The belief, and it’s a common one, is that only the head noun in a noun phrase can get a verb. Think about “a team of rivals,” “a crowd of well-wishers,” “a committee of experts,” “a flock of seagulls.” In each, you have a singular noun, followed by the preposition “of,” followed by a plural noun.

In most cases it’s true that a verb that follows would pair with the first noun because, usually, that’s where the emphasis is. “A team of rivals is meeting in Delaware,” not “are meeting.” “The crowd of well-wishers is too big to fit in the town square,” not “are too big.” Precisely because “team,” “crowd,” “committee” and so on head up their respective noun phrases, we know that they’re important.

But does that mean that the rivals, well-wishers, experts and seagulls can’t perform the action of a verb? Nope. The object of a preposition can govern a verb anytime the speaker or writer wants it to, which is usually when the action is that of multiple individuals instead of a single unit.

Compare “a crowd of well-wishers are at each other’s throats” to “a crowd of well-wishers is at each other’s throats.” See how the singular verb doesn’t make sense? That’s because the emphasis in not on a group acting as a singular unit.

So “a flock of seagulls is overhead” and “a flock of seagulls are scattering in every direction” are both correct.

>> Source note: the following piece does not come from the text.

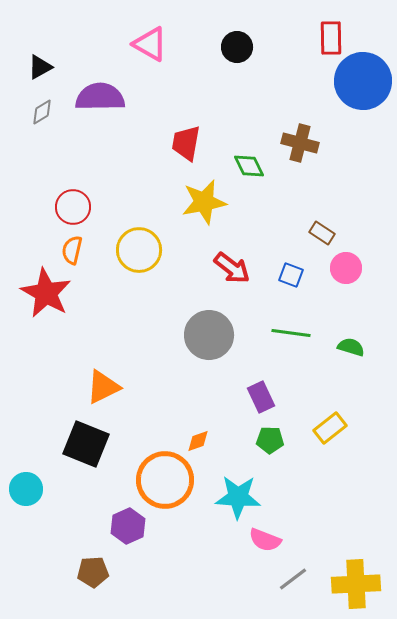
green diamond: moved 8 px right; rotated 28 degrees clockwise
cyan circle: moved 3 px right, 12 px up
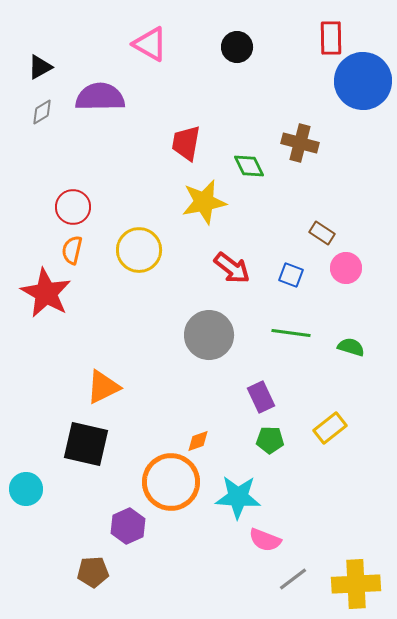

Here’s Barbara Wallraff’s “Word Court”: “Start by assuming that the main, singular noun (committee, crowd) is what should be agreed with. If that results in something illogical or terribly peculiar, switch to agreeing with the plural object of the preposition.”

That’s good to know, but in fact it has nothing to do with why our original passage was correct. Our real answer hinges entirely on that little word “who.”

Compare “one of the writers has talent” with “one of the writers who have talent.” Both are correct because the word “who” changes the grammar in a very significant way.

“Who” is a relative pronoun. The job of a relative pronoun is to introduce a relative clause, which modifies a noun that comes before it. As a result, the “who” clause functions as one big adjective that, in turn, makes the whole passage simply a noun phrase still waiting for its own verb.

Unlike “one of the writers matters,” “one of the writers who matter” can’t stand alone as a sentence. It still needs a verb. And “matter” isn’t cutting it because the word “who” relegated it to essentially just a piece of an adjective. So by including “who,” suddenly the subject “one” is still waiting for a verb of its own to complete the sentence. “One of the writers who matter is in the hallway.”

“Who matter” modifies “writers,” not “one.” It’s the writers who matter, even if only one in is the hallway. And it’s all because “who” demoted our verb to simply a piece of a modifier.